Problem to work on -
Reproduce the lines of the listing below verbatim, starting at the line that contains "Spec: line order" and ending at the line that contains "671.9], [0, 0, 1]] dist [-0.001901, 0.000514]", with both of those lines included. Omit the pictures from your answer.

Materials provided -
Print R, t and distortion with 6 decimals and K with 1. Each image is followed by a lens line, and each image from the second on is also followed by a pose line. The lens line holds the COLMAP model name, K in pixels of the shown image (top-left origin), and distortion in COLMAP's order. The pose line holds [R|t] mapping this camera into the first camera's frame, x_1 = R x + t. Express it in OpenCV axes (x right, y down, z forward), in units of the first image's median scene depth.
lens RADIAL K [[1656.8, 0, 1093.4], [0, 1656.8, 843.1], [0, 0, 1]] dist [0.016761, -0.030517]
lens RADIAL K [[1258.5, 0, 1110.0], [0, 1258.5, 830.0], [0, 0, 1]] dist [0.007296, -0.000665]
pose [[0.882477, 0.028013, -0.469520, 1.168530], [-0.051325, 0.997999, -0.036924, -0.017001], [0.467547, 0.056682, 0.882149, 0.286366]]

--

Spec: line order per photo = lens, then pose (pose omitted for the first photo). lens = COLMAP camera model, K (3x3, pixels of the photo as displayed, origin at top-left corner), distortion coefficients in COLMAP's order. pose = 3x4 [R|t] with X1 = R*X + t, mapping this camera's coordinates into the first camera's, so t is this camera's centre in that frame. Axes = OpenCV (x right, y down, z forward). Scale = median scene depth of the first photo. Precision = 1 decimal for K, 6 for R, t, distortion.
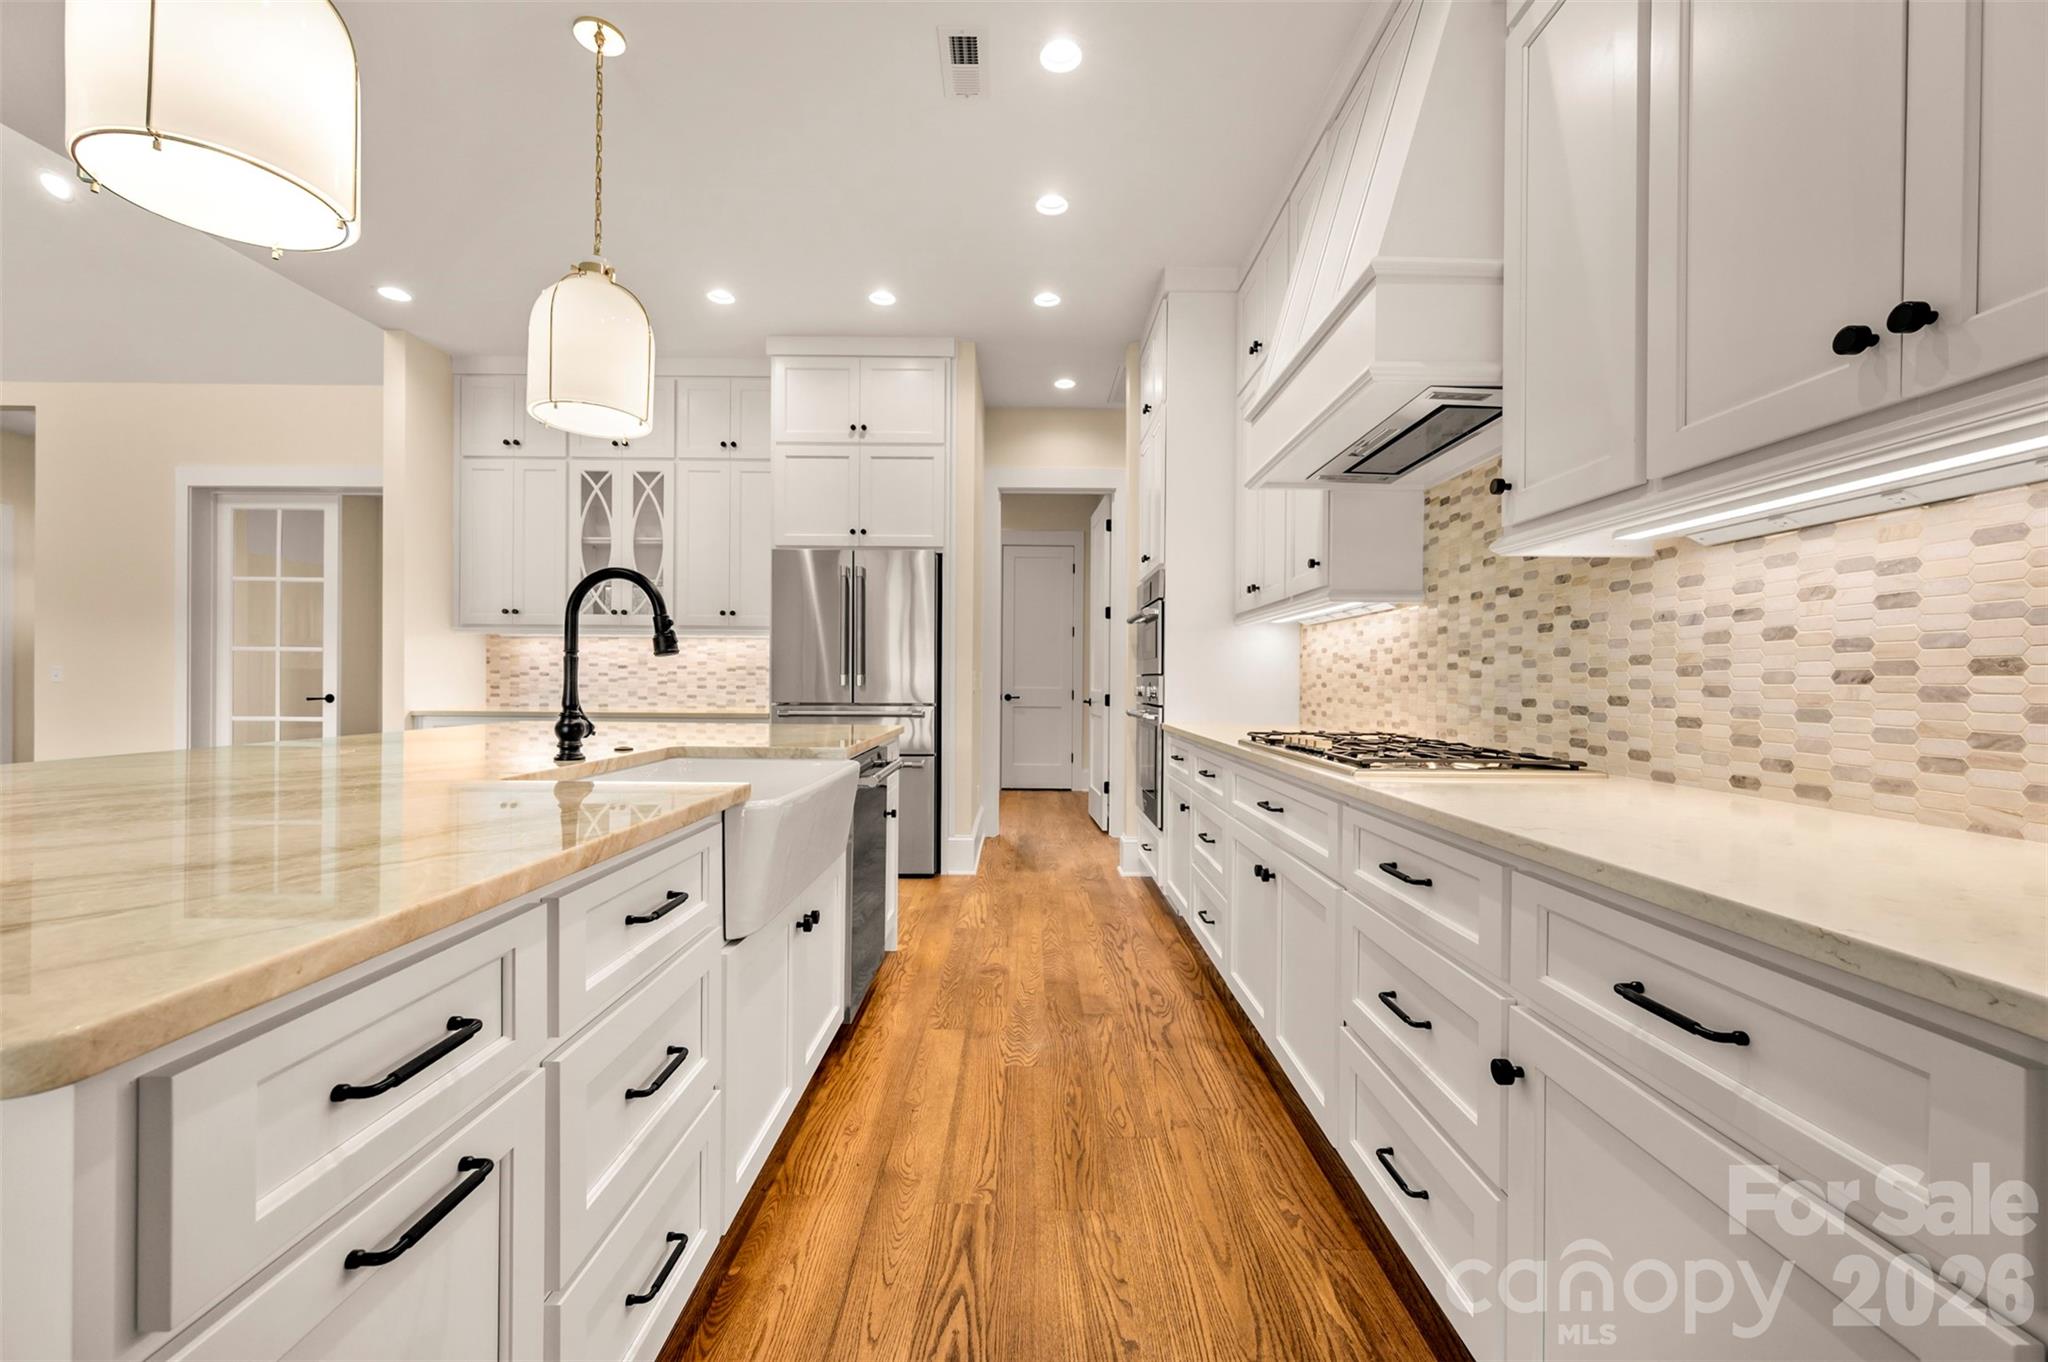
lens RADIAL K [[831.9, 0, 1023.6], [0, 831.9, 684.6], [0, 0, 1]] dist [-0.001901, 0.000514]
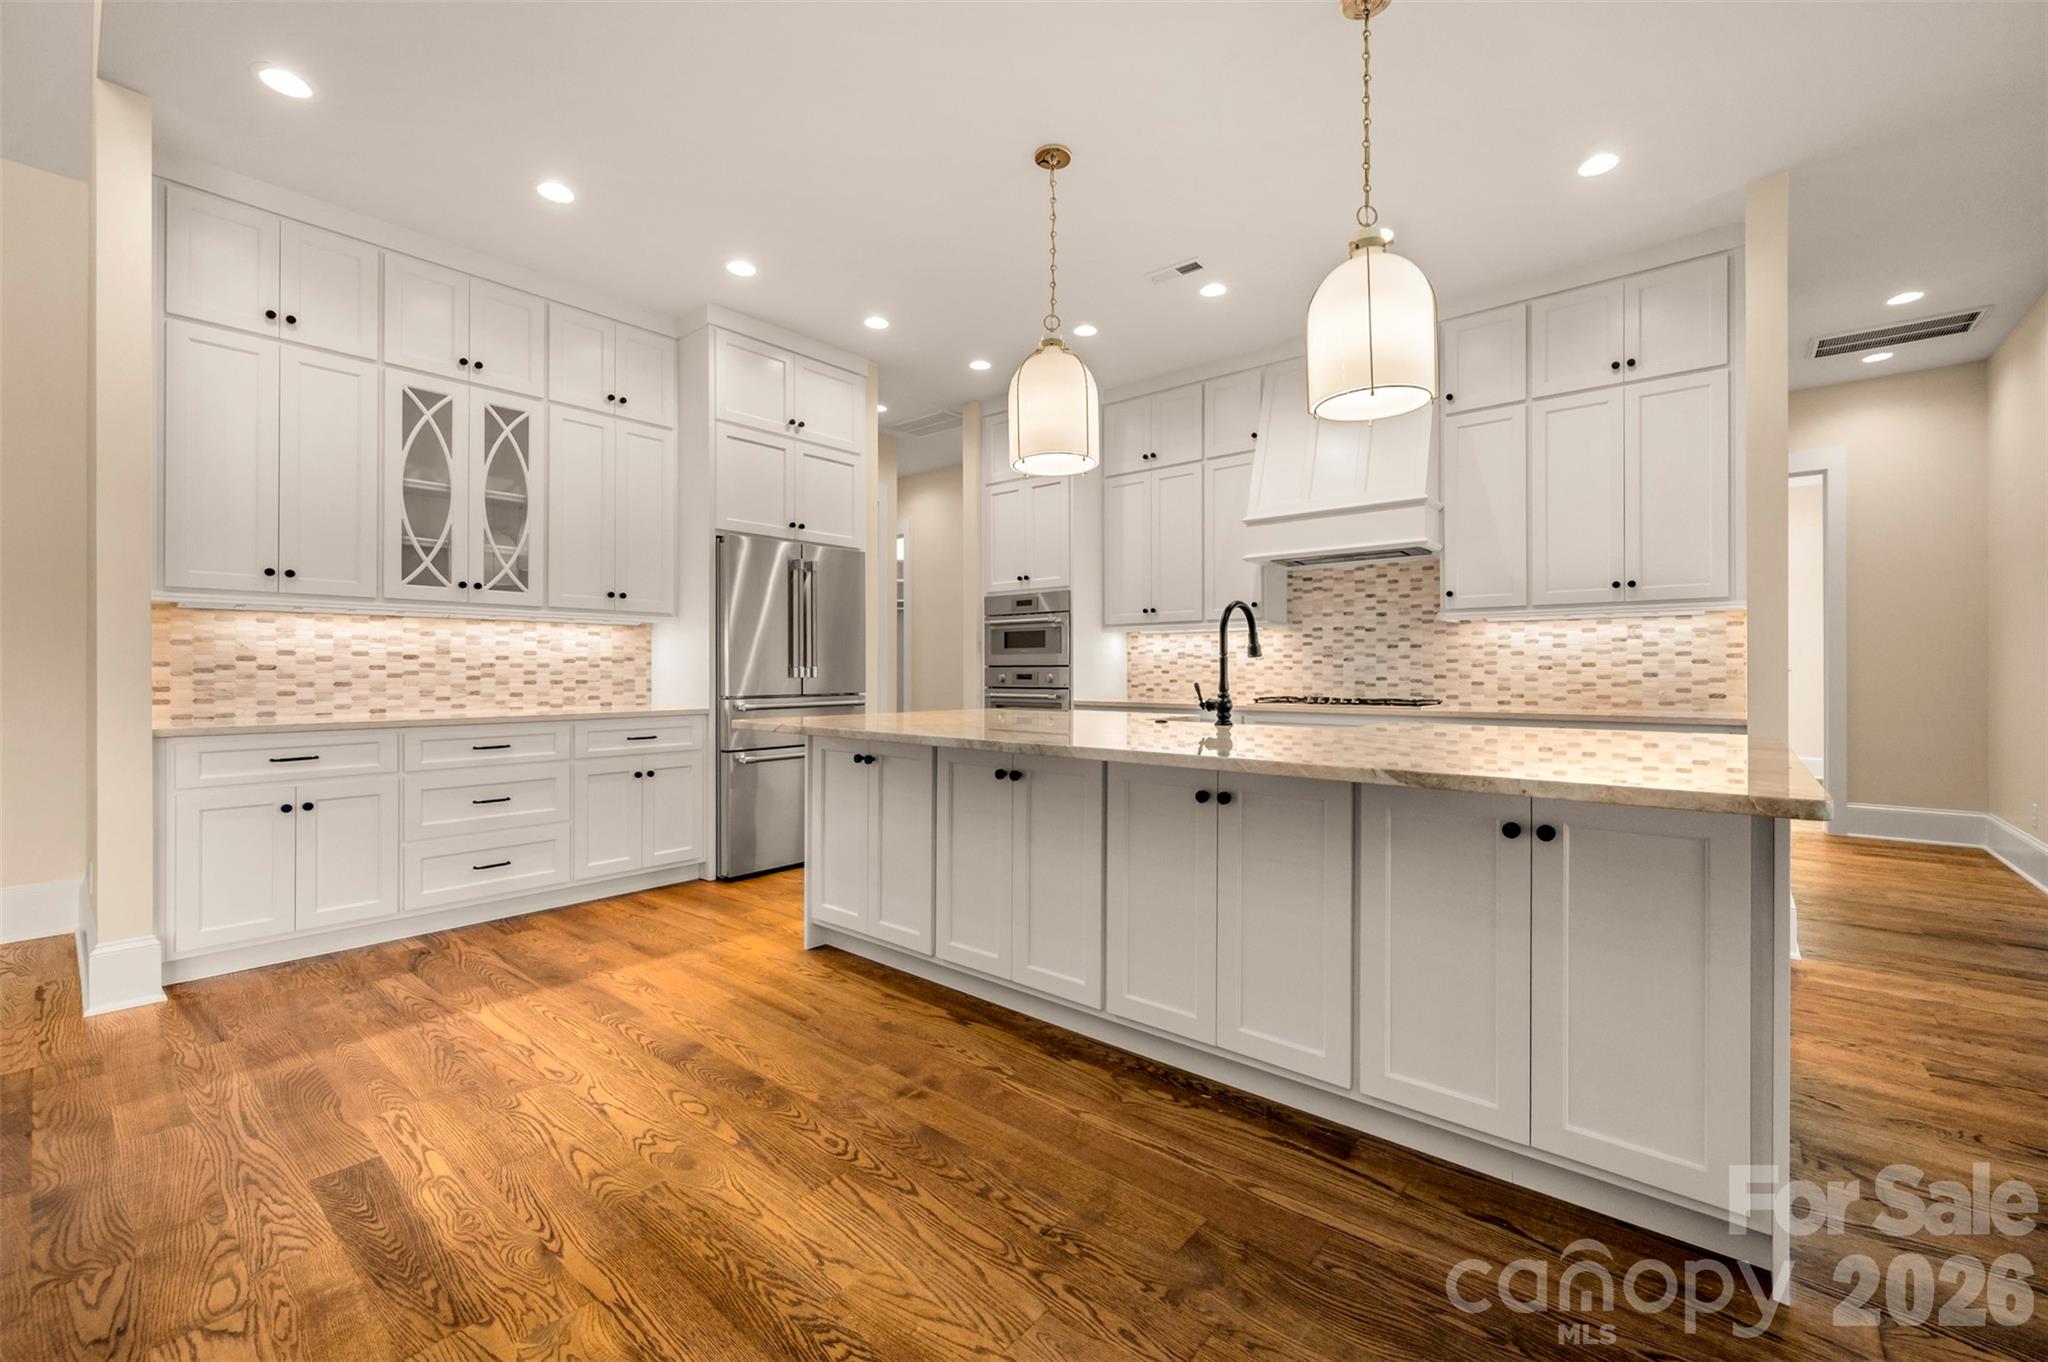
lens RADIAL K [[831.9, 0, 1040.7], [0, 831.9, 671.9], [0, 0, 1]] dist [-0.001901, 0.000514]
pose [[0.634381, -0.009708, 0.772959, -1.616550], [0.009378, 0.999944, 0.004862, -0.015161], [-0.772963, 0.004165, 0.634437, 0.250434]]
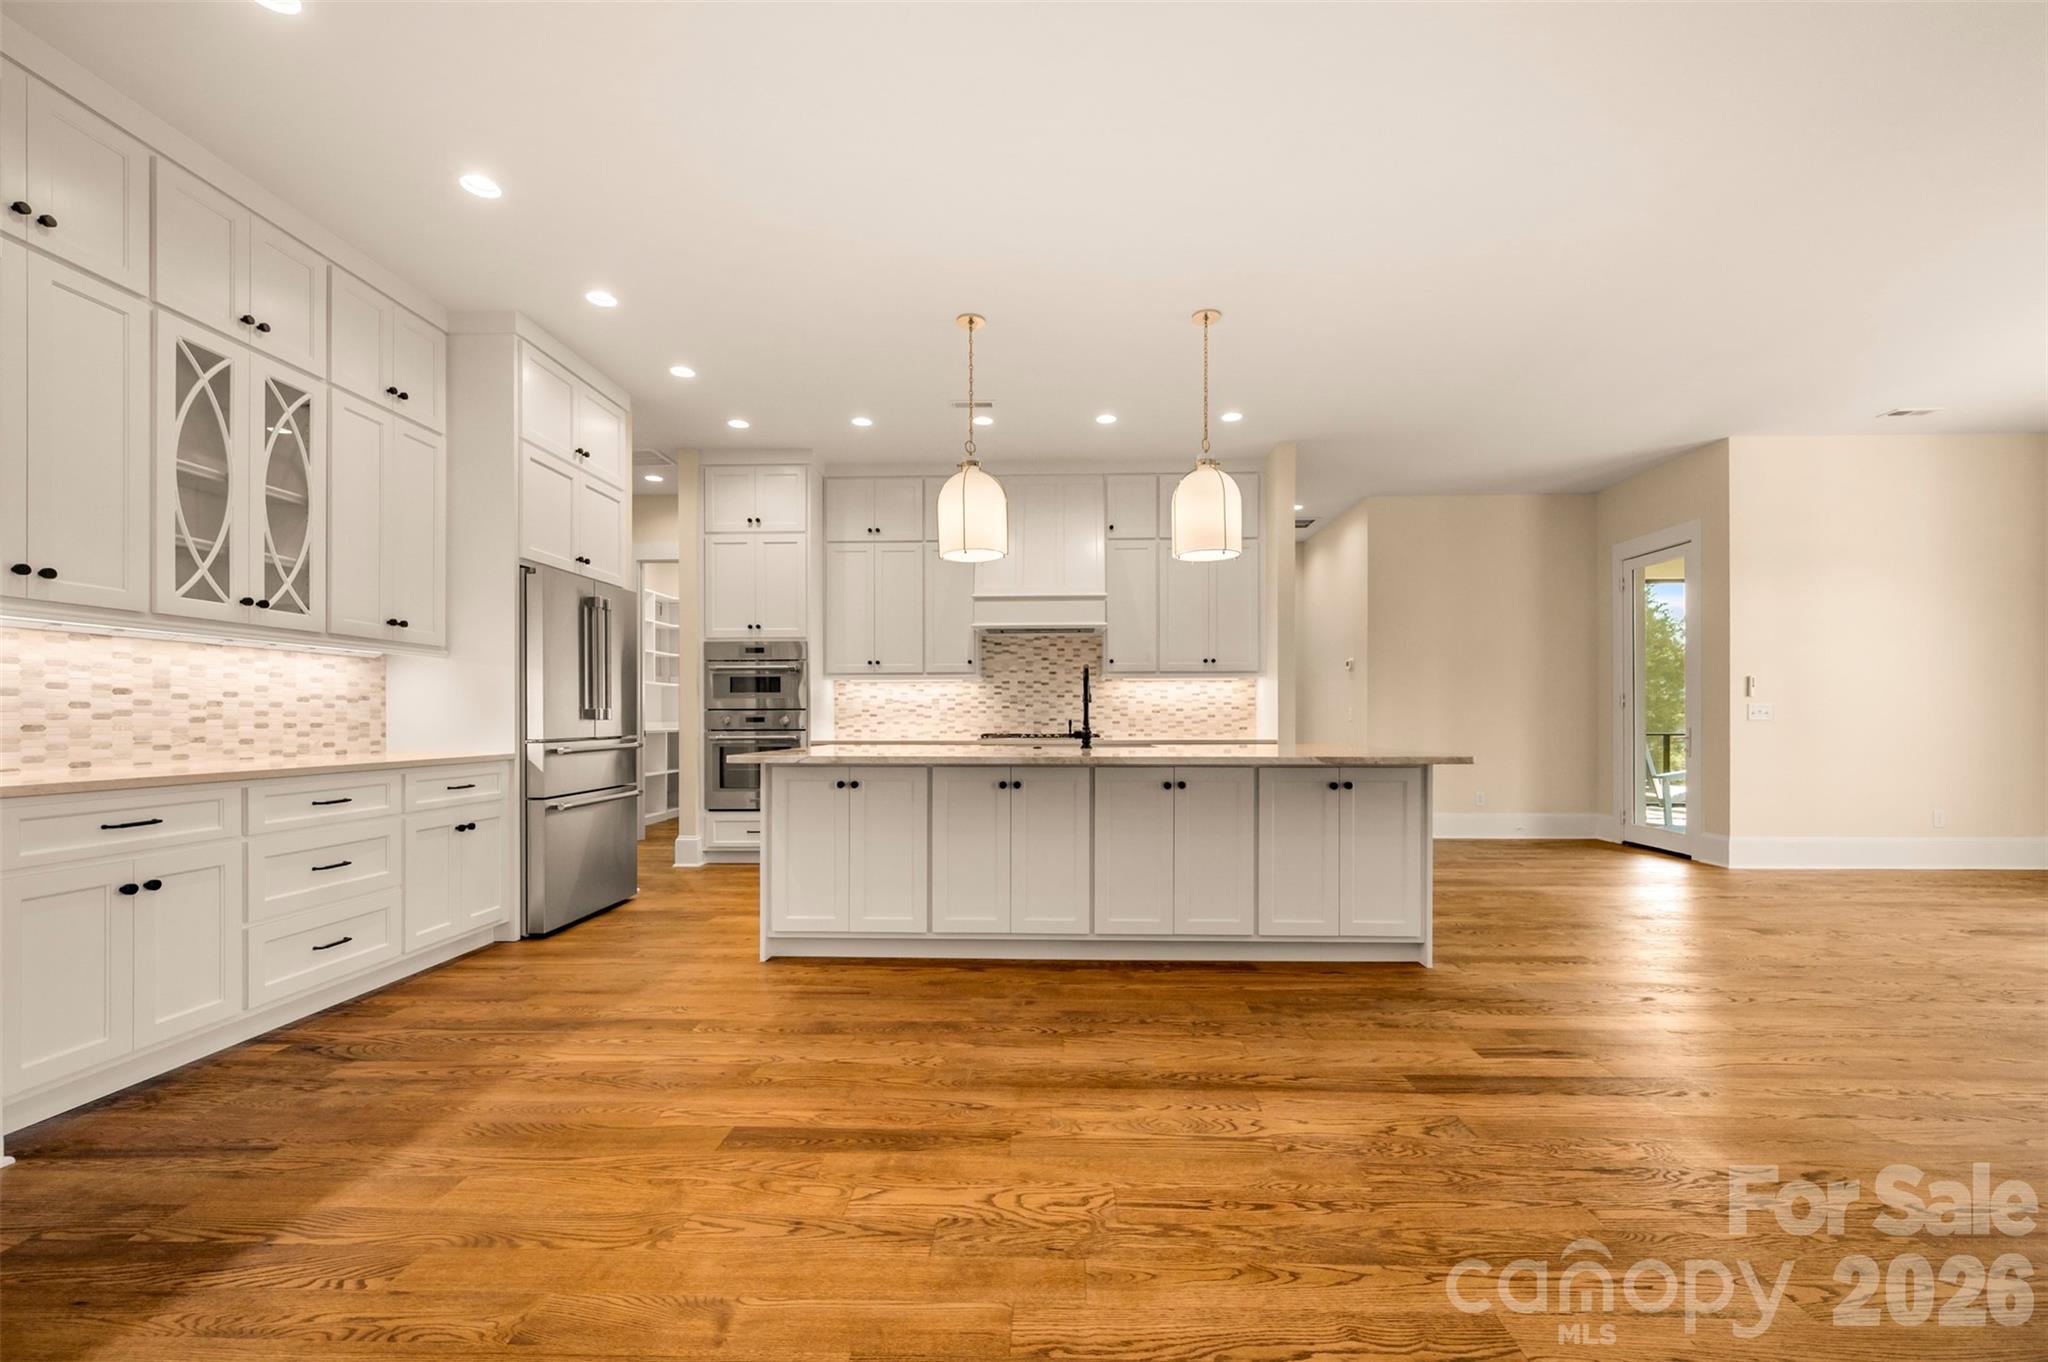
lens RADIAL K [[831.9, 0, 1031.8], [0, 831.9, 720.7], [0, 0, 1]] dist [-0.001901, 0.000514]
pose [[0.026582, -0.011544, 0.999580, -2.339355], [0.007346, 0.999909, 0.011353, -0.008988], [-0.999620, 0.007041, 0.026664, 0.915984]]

Result for this exercise -
Spec: line order per photo = lens, then pose (pose omitted for the first photo). lens = COLMAP camera model, K (3x3, pixels of the photo as displayed, origin at top-left corner), distortion coefficients in COLMAP's order. pose = 3x4 [R|t] with X1 = R*X + t, mapping this camera's coordinates into the first camera's, so t is this camera's centre in that frame. Axes = OpenCV (x right, y down, z forward). Scale = median scene depth of the first photo. Precision = 1 decimal for K, 6 for R, t, distortion.
lens RADIAL K [[831.9, 0, 1023.6], [0, 831.9, 684.6], [0, 0, 1]] dist [-0.001901, 0.000514]
lens RADIAL K [[831.9, 0, 1040.7], [0, 831.9, 671.9], [0, 0, 1]] dist [-0.001901, 0.000514]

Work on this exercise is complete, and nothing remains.